Task. Using the listing below, copy exactly the lines from the one containing "thumb ip: (298, 273)" to the one containing "middle mcp: (92, 212)", both lines included, and no others.

Records to process.
○ ○ ○ ○

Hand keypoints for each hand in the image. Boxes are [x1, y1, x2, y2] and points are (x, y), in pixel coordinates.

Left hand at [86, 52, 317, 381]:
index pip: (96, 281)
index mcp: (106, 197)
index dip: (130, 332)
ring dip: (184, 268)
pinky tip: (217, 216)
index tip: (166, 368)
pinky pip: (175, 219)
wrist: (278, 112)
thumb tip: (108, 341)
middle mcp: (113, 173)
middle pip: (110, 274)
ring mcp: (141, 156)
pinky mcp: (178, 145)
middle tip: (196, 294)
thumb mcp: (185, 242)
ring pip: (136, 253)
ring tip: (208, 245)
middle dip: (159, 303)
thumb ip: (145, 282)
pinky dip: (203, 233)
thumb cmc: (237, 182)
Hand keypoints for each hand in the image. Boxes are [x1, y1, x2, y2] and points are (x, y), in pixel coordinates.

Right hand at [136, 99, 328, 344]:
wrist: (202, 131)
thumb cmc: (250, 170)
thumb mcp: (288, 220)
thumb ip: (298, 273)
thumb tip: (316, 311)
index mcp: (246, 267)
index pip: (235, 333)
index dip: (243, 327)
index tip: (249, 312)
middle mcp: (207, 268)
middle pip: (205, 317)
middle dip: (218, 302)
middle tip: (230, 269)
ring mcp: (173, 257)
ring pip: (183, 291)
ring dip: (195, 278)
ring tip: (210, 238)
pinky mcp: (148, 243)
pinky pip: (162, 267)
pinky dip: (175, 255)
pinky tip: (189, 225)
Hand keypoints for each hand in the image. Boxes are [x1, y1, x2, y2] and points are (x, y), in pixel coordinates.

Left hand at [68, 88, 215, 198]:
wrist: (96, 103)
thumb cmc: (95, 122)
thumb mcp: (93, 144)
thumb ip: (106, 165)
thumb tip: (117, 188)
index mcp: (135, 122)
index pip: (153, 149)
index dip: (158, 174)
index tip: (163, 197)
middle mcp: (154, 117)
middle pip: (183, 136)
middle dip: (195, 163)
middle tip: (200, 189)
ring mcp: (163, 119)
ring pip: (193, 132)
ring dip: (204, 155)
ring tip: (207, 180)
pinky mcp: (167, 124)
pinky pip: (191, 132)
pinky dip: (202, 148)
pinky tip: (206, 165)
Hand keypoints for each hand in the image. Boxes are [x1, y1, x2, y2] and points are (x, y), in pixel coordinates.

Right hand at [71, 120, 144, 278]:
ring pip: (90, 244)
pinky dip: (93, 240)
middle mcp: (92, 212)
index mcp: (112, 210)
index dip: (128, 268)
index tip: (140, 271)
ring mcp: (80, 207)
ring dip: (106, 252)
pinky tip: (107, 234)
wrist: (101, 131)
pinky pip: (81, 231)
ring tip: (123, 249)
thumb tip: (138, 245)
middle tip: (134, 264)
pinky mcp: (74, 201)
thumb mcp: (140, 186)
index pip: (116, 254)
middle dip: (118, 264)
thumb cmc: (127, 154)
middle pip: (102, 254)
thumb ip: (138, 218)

○ ○ ○ ○

Output below.
thumb ip: (298, 273)
thumb tip: (316, 311)
index mcp: (246, 267)
index pip: (235, 333)
index dip: (243, 327)
index tip: (249, 312)
middle mcp: (207, 268)
middle pip: (205, 317)
middle dip: (218, 302)
middle tip: (230, 269)
ring mcp: (173, 257)
ring pip: (183, 291)
ring dip: (195, 278)
ring tip: (210, 238)
pinky mcp: (148, 243)
pinky pip: (162, 267)
pinky dip: (175, 255)
pinky tip: (189, 225)
Hand keypoints for each hand in the image. Boxes are [x1, y1, x2, y2] and points are (x, y), in pixel coordinates.

Left hand at [68, 88, 215, 198]:
wrist: (96, 103)
thumb cmc: (95, 122)
thumb mcp: (93, 144)
thumb ip: (106, 165)
thumb tip: (117, 188)
index mcp: (135, 122)
index pip: (153, 149)
index dip: (158, 174)
index tip: (163, 197)
middle mcp: (154, 117)
middle pip: (183, 136)
middle dip: (195, 163)
middle tip: (200, 189)
ring mcp: (163, 119)
ring pip: (193, 132)
ring dip: (204, 155)
ring tip: (207, 180)
pinky mcp: (167, 124)
pinky pip: (191, 132)
pinky dip: (202, 148)
pinky tip: (206, 165)
Hand keypoints for each hand in the image. Boxes are [x1, y1, x2, y2] and points are (x, y), in pixel coordinates.

Right hand at [71, 120, 144, 278]:
ring pip: (90, 244)
pinky dip: (93, 240)
middle mcp: (92, 212)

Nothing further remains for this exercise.